The amazing thing about building and using a Linux container with Python is that you don't actually need Python on your machine to do it. Creating a Python containerized application on a machine without Python support might not be ideal, but it is possible.

Step 1: Install Python 3.9 on RHEL 8

Use the following commands to install Python 3.9 on your RHEL 8 machine:


sudo yum module install python39/build

Now you can start using Python via the python3.9 command, as shown in Figure 1.

Results of running the Python version command.
Figure 1: Start using Python 3.9 in your local environment.

Notice that we installed a module, the yum module. Modules were introduced with RHEL 8 as part of the new Application Streams concept. A module is a streamlined way to get all the components you would typically need for a particular deployment. For example, the Python3.9 module includes development tools like numby, pip, setuptools, scipy, and many more. You can see a complete list by running the yum module info python39 command.

Step 2: Don't install Docker (you don't need to)

That's right, there's no need to install Docker on RHEL 8 because Podman is included automatically. Podman is the open source alternative to Docker that does not run as root, which improves security. You can run podman --version to verify that it exists.

You can use the Docker "Hello World" example to see a containerized application running on your local system. Enter the following command to see it run:

podman run hello-world

You'll see output like the screenshot in Figure 2.

Results of running the command 'podman run hello-world'.'
Figure 2: The containerized application running in a local system.

Note: If you really feel the need to run docker commands, you can always use alias docker='podman'. Also, every podman instance in this article can be replaced with docker; they're command-for-command compatible.

Step 3: Create a Python web service

Now it's time to create a simple Python HTTP server that will act as our very basic web service. It will run on port 8000 and return a "Hello world"-type message.

There are three parts to this service:

  1. The HTML file that will be served.
  2. The Python code to run as the HTTP server.
  3. The Dockerfile build instructions to build the container image.

Note: I'm borrowing the code for this article from my colleague Mike Guerette. See his tutorial Build your first application using Python 3.5 on RHEL 7 with containers and Red Hat Software Collections if you need instructions for building a Python application on RHEL 7.

Let's get started with our Python web service.

Set up a directory for the Python project

First, create a directory and move into it with the following commands:

mkdir firstpython && cd firstpython

Create the HTML file

Typically, a web service will return data as a JSON document, but for this demonstration, we'll be returning HTML. That means it'll display nicely in a browser.

Create a file named index.html with the following contents:

<html>Hello, Red Hat Developers World from Python!</html>

This content will be returned by our web service.

Write the Python code to run as the HTTP server

Create a file named web.py with the following contents:

#
# A very simple Python HTTP server
#

import http.server
import socketserver

PORT = 8000

Handler = http.server.SimpleHTTPRequestHandler

httpd = socketserver.TCPServer(("", PORT), Handler)

print("serving at port", PORT)
httpd.serve_forever()

This is a very simple HTTP server, running on port 8000. That's good enough for our demonstration.

Step 4: Test the Python application locally

You can test your Python application before building an image and running it in a container. Use the following command to start the web server, running at localhost:8000:

python3.9 -u web.py

Then, either use the curl command or open your browser to the address. You'll see results similar to the screenshot in Figure 3.

Data listing =>
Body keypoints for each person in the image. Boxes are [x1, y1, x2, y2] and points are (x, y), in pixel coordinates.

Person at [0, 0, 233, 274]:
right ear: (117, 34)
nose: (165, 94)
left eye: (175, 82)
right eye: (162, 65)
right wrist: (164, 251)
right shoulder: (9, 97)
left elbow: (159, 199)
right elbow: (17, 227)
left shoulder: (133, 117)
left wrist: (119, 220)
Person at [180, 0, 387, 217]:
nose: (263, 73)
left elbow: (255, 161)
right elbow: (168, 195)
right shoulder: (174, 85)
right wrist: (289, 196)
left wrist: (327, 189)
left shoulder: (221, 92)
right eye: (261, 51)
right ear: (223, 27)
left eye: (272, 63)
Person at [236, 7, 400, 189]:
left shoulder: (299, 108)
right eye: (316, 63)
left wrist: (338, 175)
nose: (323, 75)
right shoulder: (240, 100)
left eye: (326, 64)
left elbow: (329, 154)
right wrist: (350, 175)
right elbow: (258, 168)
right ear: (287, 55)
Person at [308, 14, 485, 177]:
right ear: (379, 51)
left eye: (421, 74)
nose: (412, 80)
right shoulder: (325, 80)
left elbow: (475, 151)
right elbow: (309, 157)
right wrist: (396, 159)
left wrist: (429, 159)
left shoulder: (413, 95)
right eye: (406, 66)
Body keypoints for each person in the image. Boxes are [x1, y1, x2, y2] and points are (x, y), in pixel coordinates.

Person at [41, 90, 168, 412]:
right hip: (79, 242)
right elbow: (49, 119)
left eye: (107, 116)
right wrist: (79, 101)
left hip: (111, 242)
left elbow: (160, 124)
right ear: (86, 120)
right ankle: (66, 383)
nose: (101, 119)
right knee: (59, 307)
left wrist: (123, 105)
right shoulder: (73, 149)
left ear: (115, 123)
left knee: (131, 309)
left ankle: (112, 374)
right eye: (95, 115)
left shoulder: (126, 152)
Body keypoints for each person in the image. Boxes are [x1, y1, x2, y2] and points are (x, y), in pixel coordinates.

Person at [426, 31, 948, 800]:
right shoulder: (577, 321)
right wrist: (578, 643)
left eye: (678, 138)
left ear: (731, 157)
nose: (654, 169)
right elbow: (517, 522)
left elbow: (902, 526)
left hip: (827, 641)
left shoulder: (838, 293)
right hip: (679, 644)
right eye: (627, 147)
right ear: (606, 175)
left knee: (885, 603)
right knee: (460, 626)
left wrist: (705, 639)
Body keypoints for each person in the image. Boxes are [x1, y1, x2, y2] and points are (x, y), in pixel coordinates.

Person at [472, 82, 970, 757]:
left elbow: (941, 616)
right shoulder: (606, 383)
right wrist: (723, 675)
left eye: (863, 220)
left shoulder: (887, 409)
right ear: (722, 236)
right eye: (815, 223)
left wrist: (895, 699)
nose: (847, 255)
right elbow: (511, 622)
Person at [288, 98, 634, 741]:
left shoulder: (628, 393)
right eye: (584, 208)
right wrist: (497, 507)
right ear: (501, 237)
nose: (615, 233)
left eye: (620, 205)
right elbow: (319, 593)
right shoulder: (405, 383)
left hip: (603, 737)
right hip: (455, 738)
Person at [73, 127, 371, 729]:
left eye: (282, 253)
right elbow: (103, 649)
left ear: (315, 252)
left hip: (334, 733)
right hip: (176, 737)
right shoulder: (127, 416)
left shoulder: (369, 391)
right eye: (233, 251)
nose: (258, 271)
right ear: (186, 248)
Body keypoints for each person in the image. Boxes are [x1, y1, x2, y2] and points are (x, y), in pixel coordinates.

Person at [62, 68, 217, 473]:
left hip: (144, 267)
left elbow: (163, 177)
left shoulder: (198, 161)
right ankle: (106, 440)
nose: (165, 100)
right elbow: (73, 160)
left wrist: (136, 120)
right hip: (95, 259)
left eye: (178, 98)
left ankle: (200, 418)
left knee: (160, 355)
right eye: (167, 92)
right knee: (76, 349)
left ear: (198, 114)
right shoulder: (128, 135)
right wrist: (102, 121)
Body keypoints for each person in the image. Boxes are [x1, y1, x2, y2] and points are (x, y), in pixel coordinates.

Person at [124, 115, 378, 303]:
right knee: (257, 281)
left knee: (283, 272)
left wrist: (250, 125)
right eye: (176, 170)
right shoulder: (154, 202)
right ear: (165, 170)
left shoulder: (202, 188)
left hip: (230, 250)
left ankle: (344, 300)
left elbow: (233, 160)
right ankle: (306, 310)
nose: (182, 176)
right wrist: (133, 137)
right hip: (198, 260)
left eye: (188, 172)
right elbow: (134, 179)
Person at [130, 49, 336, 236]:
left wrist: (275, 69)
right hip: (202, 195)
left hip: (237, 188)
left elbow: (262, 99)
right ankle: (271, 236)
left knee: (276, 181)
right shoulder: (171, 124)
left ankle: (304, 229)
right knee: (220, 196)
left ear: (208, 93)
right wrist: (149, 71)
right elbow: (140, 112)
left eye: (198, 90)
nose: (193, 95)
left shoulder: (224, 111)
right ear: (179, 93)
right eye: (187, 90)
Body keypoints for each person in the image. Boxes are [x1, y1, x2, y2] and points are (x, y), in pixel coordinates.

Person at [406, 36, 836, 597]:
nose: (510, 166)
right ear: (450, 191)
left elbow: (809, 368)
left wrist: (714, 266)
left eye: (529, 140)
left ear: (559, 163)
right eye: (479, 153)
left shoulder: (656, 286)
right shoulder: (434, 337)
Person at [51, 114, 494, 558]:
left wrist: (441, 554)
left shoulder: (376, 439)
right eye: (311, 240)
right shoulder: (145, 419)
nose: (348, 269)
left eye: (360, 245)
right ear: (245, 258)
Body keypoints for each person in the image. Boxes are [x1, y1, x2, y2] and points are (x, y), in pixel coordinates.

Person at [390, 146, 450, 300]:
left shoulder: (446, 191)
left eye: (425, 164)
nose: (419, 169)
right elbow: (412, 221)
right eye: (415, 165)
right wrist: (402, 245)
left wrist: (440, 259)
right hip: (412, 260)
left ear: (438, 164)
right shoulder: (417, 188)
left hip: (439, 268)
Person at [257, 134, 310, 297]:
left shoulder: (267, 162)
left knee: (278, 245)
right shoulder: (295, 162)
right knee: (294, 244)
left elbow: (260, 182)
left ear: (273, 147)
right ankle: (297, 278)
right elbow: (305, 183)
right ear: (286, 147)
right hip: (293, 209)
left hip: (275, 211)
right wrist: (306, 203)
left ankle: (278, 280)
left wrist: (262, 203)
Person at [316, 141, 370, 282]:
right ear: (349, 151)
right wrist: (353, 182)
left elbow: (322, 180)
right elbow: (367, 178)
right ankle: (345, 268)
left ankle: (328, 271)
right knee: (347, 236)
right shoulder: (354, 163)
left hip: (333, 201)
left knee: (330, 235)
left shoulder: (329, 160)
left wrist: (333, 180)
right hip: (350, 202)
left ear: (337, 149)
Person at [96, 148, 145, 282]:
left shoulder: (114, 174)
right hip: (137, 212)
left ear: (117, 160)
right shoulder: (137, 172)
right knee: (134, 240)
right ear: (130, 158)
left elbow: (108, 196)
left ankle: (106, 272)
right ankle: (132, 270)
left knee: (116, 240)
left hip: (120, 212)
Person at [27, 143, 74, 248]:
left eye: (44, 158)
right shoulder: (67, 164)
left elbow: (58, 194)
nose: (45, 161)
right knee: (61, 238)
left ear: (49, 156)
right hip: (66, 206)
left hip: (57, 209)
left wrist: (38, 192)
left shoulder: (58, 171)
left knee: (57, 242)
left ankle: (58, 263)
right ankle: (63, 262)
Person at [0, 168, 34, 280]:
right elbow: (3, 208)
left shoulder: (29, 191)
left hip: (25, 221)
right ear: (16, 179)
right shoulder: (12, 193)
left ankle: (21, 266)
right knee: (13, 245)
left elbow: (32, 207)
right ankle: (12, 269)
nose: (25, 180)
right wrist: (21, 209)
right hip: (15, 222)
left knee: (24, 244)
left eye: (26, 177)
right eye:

Assigned task 1 =>
For each statement below, decide whether the RHEL 8 Python tutorial supports it, answering yes or no and quoting the words from the tutorial that settle it. (a) Podman runs as root. (b) The demonstration web service returns HTML instead of a JSON document. (c) The simple HTTP server listens on port 8000.
Assigned task 2 =>
Extend the RHEL 8 Python tutorial beyond its final sentence, going on to the Dockerfile that the tutorial names as the third part of the service.

Exercise answer 1 =>
(a) No: "Podman is the open source alternative to Docker that does not run as root, which improves security."
(b) Yes: "Typically, a web service will return data as a JSON document, but for this demonstration, we'll be returning HTML."
(c) Yes: "This is a very simple HTTP server, running on port 8000."

Exercise answer 2 =>
Results of running the curl command against a Python web service.
Figure 3: The web.py application is running.

Step 5: Build a container image

Now that we have the Python web service, and we've tested it, we'll build a container image for it.

We will use a Dockerfile containing build instructions to build the container image. Create a file named Dockerfile with the following contents:

FROM registry.access.redhat.com/ubi8/python-39

EXPOSE 8000

COPY . /opt/app-root/src

CMD /bin/bash -c 'python3 -u web.py'

Use the following command to build the image:

podman build -t pythonweb .

As the image is being built, you will see the underlying image (ubi8/python-39) being pulled from the Red Hat registry. This image will be stored on your local machine. If you use this underlying image in a future build, it will not be pulled again.

Note: UBI is the acronym for Universal Base Images. A UBI is a Red Hat image that allows you to use RHEL in your container and make sure it runs anywhere. UBI is specifically designed for cloud-native and containerized applications.

Finally, the commands in your Dockerfile build instructions are carried out, and the resulting image ID is displayed. Figure 4 shows the build on my machine.

Results of running the command 'podman build'.
Figure 4: Confirming the build is running on a local machine.

You can see the images on your local machine by running the command podman images, as shown in Figure 5.

Results of running the command 'podman images'.
Figure 5: Viewing the images on a local machine.

Step 6: Run, run, run ... run it in a container

Now that we've built the image, we can run it in a container. Use the following command:

podman run --detach --publish 8000:8000 --name=helloweb localhost/pythonweb

When you enter this command, the container runtime engine runs the image in the background—that's what the --detach flag does—and returns the container ID. The --publish flag publishes the port to the host. In this case, the container's port 8000 is made available to the host (your local machine), which, in turn, is mapping it to it's own port 8000. Note that these port numbers do not need to match. Figure 6 shows an example of the command output on my machine.

Results of running the command 'podman run'.
Figure 6: Viewing the command output.

Just to recap: The image ID is created when you build the image. The container ID is assigned to the container in which the image is being run. You can see the container running by entering the command podman ps. Figure 7 shows the running container.

Results of running the command 'podman ps'.
Figure 7: Viewing the running container.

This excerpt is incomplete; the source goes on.